Whew, did you get that? I'm sure glad he clarified that cuz I gotta confess, I was just a bit perplexed myself. I know it sounds a bit confusing, but I made great efforts to copy it word for word. But it sounds as though "Donald" and "the Leader" took the same public speaking course, you know, the one taught by the Master himself, Mr. Dan Quale.

It's reassuring to know that we're in good hands, isn't it? With minds like this running the show; what could possibly go wrong?

the cap't

P.S. I'm tellin ya, I did not, nor would not, nor could not.... have made this up. (a little OJ flavor there)


Subject: Those Dumb, Ungrateful, Cowardly French Bastards
Date:
Sunday, September 9, 2007 3:36 AM

Do ya'll recall, during th months prior to th invasion of Iraq, how every late nite comedian was havin a ball at th Frenchie's expense. Yeah, th "frogs" told us they weren't ready to go to war jus yet, until it was proven conclusively that the Iraqis actually had Weapons of Mass Destruction. They weren't convinced that they had em.They counseled Patience. They said,

"Ya'll go on ahead, y'heah. We're gonna jus hang fer a while. Let us know how that goes, OK?!"

And so they sat on th sidelines and laid back and popped open another bottle of wine and had a BigMac with fries and mayonnaise.

We of course didn't like their non-cooperative, hang-back attitude one bit and th backlash was strong. I mean, dammit, we're th Leaders of th Free World.

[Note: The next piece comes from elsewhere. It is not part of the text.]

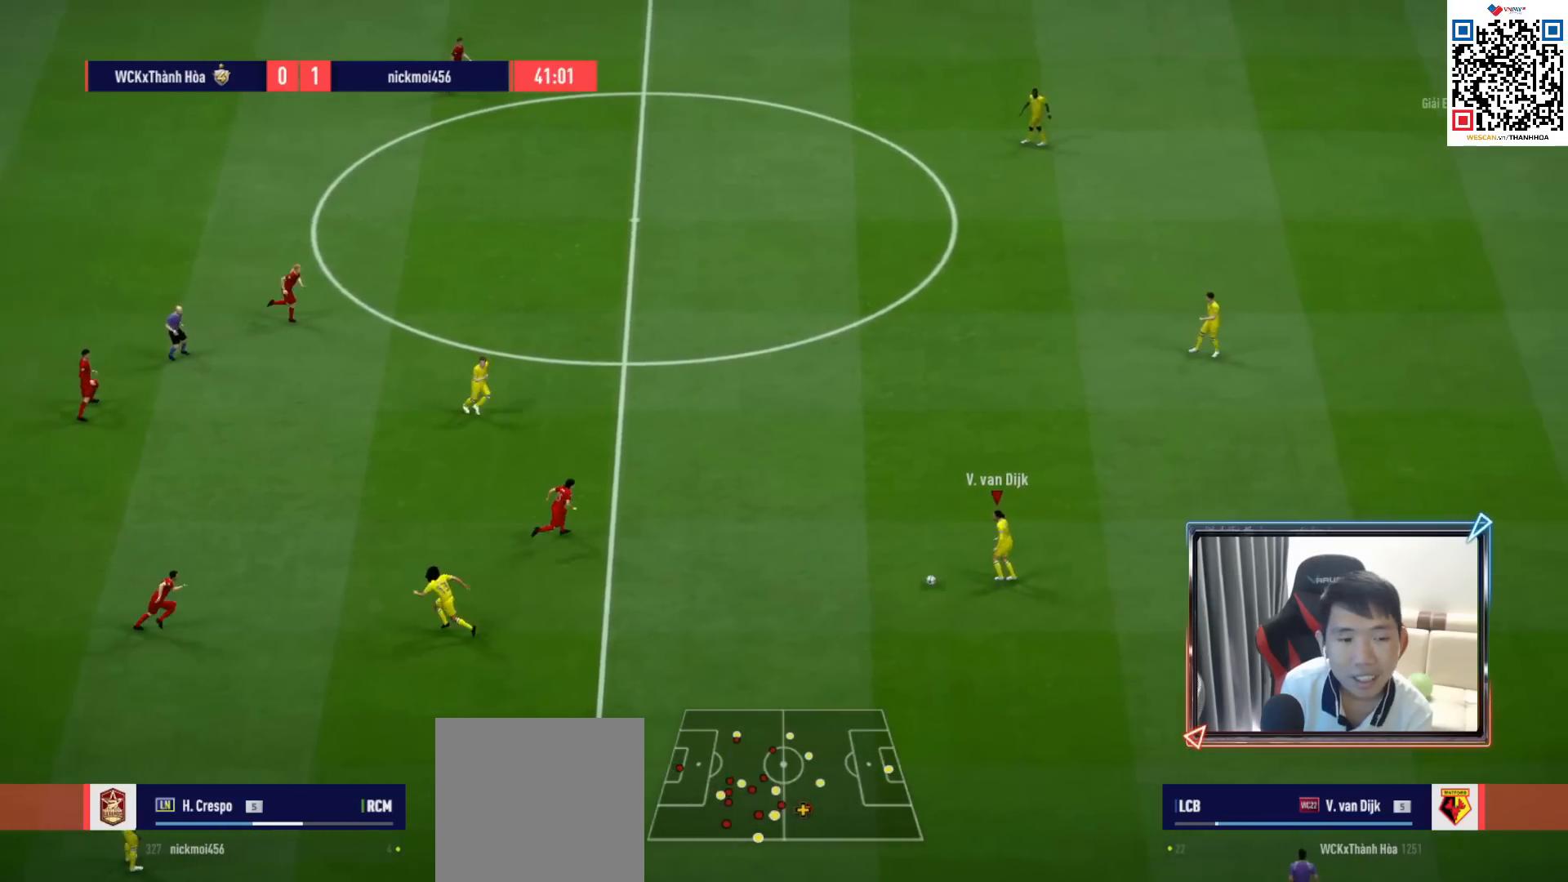
{"buttons": ["L2"], "left_stick": "down-right", "right_stick": "center", "events": [[17, "CROSS", "down"], [133, "CROSS", "up"], [433, "left_stick", "down-right"], [467, "L2", "down"]]}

Whut's up with this shit? We're The Superpower. Every one else is supposed to join us in lockstep if we tell em to. And here were these French bastards refusin to ante up. Every nite there were new jokes about th chicken-shit nature of th French peoples, and how, since they had rejected us, we really didn't need em anyway. Like th joke, which pretty much typified our reaction to their rejection,

"Going to war without th French is like going hunting without your accordion."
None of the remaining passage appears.